REQUEST:
Convert the entries below into a JSON list of strings, with one string per line. Skip any blank lines.

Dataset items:
* Begin *
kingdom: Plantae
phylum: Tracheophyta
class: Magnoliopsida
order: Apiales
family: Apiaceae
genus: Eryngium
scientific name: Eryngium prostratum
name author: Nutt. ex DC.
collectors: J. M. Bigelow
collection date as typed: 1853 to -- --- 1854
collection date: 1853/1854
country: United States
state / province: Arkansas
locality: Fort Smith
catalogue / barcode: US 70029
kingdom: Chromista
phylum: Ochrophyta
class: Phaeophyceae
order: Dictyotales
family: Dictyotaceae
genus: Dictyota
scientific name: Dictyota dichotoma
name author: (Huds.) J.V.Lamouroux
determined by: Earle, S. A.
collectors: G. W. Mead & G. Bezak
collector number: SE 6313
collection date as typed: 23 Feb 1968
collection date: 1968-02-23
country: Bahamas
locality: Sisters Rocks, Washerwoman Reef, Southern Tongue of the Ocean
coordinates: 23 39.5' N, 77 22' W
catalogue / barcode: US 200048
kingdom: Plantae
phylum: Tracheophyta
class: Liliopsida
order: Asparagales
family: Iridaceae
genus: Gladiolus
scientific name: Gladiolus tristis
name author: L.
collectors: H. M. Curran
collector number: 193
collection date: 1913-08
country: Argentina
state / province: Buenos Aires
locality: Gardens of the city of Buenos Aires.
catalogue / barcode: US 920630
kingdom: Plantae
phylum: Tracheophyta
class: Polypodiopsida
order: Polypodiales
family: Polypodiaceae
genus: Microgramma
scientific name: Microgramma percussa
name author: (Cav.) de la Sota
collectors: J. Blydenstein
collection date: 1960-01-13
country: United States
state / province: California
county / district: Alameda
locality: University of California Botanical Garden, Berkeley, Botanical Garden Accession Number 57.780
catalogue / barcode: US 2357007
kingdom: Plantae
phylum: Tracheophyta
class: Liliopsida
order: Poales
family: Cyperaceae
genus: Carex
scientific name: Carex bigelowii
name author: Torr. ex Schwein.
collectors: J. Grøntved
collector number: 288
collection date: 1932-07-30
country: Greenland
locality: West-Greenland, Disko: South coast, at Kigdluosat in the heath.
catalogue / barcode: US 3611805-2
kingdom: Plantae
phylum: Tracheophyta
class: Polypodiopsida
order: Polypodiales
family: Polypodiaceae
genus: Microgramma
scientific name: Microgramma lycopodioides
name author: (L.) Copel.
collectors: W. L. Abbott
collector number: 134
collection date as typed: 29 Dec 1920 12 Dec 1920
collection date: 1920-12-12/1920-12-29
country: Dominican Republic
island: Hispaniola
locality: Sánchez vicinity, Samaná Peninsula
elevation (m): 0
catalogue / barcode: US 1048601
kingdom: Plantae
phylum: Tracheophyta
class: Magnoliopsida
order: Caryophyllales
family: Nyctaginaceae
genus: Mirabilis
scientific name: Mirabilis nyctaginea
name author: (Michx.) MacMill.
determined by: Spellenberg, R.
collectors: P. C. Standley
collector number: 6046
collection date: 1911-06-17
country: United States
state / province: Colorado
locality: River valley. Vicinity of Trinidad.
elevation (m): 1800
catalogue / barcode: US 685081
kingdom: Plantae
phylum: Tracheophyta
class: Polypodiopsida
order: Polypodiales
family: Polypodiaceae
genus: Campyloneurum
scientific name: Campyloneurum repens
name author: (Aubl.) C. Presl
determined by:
* End *
WRITTEN ANSWER:
[
  "kingdom: Plantae",
  "phylum: Tracheophyta",
  "class: Magnoliopsida",
  "order: Apiales",
  "family: Apiaceae",
  "genus: Eryngium",
  "scientific name: Eryngium prostratum",
  "name author: Nutt. ex DC.",
  "collectors: J. M. Bigelow",
  "collection date as typed: 1853 to -- --- 1854",
  "collection date: 1853/1854",
  "country: United States",
  "state / province: Arkansas",
  "locality: Fort Smith",
  "catalogue / barcode: US 70029",
  "kingdom: Chromista",
  "phylum: Ochrophyta",
  "class: Phaeophyceae",
  "order: Dictyotales",
  "family: Dictyotaceae",
  "genus: Dictyota",
  "scientific name: Dictyota dichotoma",
  "name author: (Huds.) J.V.Lamouroux",
  "determined by: Earle, S. A.",
  "collectors: G. W. Mead & G. Bezak",
  "collector number: SE 6313",
  "collection date as typed: 23 Feb 1968",
  "collection date: 1968-02-23",
  "country: Bahamas",
  "locality: Sisters Rocks, Washerwoman Reef, Southern Tongue of the Ocean",
  "coordinates: 23 39.5' N, 77 22' W",
  "catalogue / barcode: US 200048",
  "kingdom: Plantae",
  "phylum: Tracheophyta",
  "class: Liliopsida",
  "order: Asparagales",
  "family: Iridaceae",
  "genus: Gladiolus",
  "scientific name: Gladiolus tristis",
  "name author: L.",
  "collectors: H. M. Curran",
  "collector number: 193",
  "collection date: 1913-08",
  "country: Argentina",
  "state / province: Buenos Aires",
  "locality: Gardens of the city of Buenos Aires.",
  "catalogue / barcode: US 920630",
  "kingdom: Plantae",
  "phylum: Tracheophyta",
  "class: Polypodiopsida",
  "order: Polypodiales",
  "family: Polypodiaceae",
  "genus: Microgramma",
  "scientific name: Microgramma percussa",
  "name author: (Cav.) de la Sota",
  "collectors: J. Blydenstein",
  "collection date: 1960-01-13",
  "country: United States",
  "state / province: California",
  "county / district: Alameda",
  "locality: University of California Botanical Garden, Berkeley, Botanical Garden Accession Number 57.780",
  "catalogue / barcode: US 2357007",
  "kingdom: Plantae",
  "phylum: Tracheophyta",
  "class: Liliopsida",
  "order: Poales",
  "family: Cyperaceae",
  "genus: Carex",
  "scientific name: Carex bigelowii",
  "name author: Torr. ex Schwein.",
  "collectors: J. Grøntved",
  "collector number: 288",
  "collection date: 1932-07-30",
  "country: Greenland",
  "locality: West-Greenland, Disko: South coast, at Kigdluosat in the heath.",
  "catalogue / barcode: US 3611805-2",
  "kingdom: Plantae",
  "phylum: Tracheophyta",
  "class: Polypodiopsida",
  "order: Polypodiales",
  "family: Polypodiaceae",
  "genus: Microgramma",
  "scientific name: Microgramma lycopodioides",
  "name author: (L.) Copel.",
  "collectors: W. L. Abbott",
  "collector number: 134",
  "collection date as typed: 29 Dec 1920 12 Dec 1920",
  "collection date: 1920-12-12/1920-12-29",
  "country: Dominican Republic",
  "island: Hispaniola",
  "locality: Sánchez vicinity, Samaná Peninsula",
  "elevation (m): 0",
  "catalogue / barcode: US 1048601",
  "kingdom: Plantae",
  "phylum: Tracheophyta",
  "class: Magnoliopsida",
  "order: Caryophyllales",
  "family: Nyctaginaceae",
  "genus: Mirabilis",
  "scientific name: Mirabilis nyctaginea",
  "name author: (Michx.) MacMill.",
  "determined by: Spellenberg, R.",
  "collectors: P. C. Standley",
  "collector number: 6046",
  "collection date: 1911-06-17",
  "country: United States",
  "state / province: Colorado",
  "locality: River valley. Vicinity of Trinidad.",
  "elevation (m): 1800",
  "catalogue / barcode: US 685081",
  "kingdom: Plantae",
  "phylum: Tracheophyta",
  "class: Polypodiopsida",
  "order: Polypodiales",
  "family: Polypodiaceae",
  "genus: Campyloneurum",
  "scientific name: Campyloneurum repens",
  "name author: (Aubl.) C. Presl",
  "determined by:"
]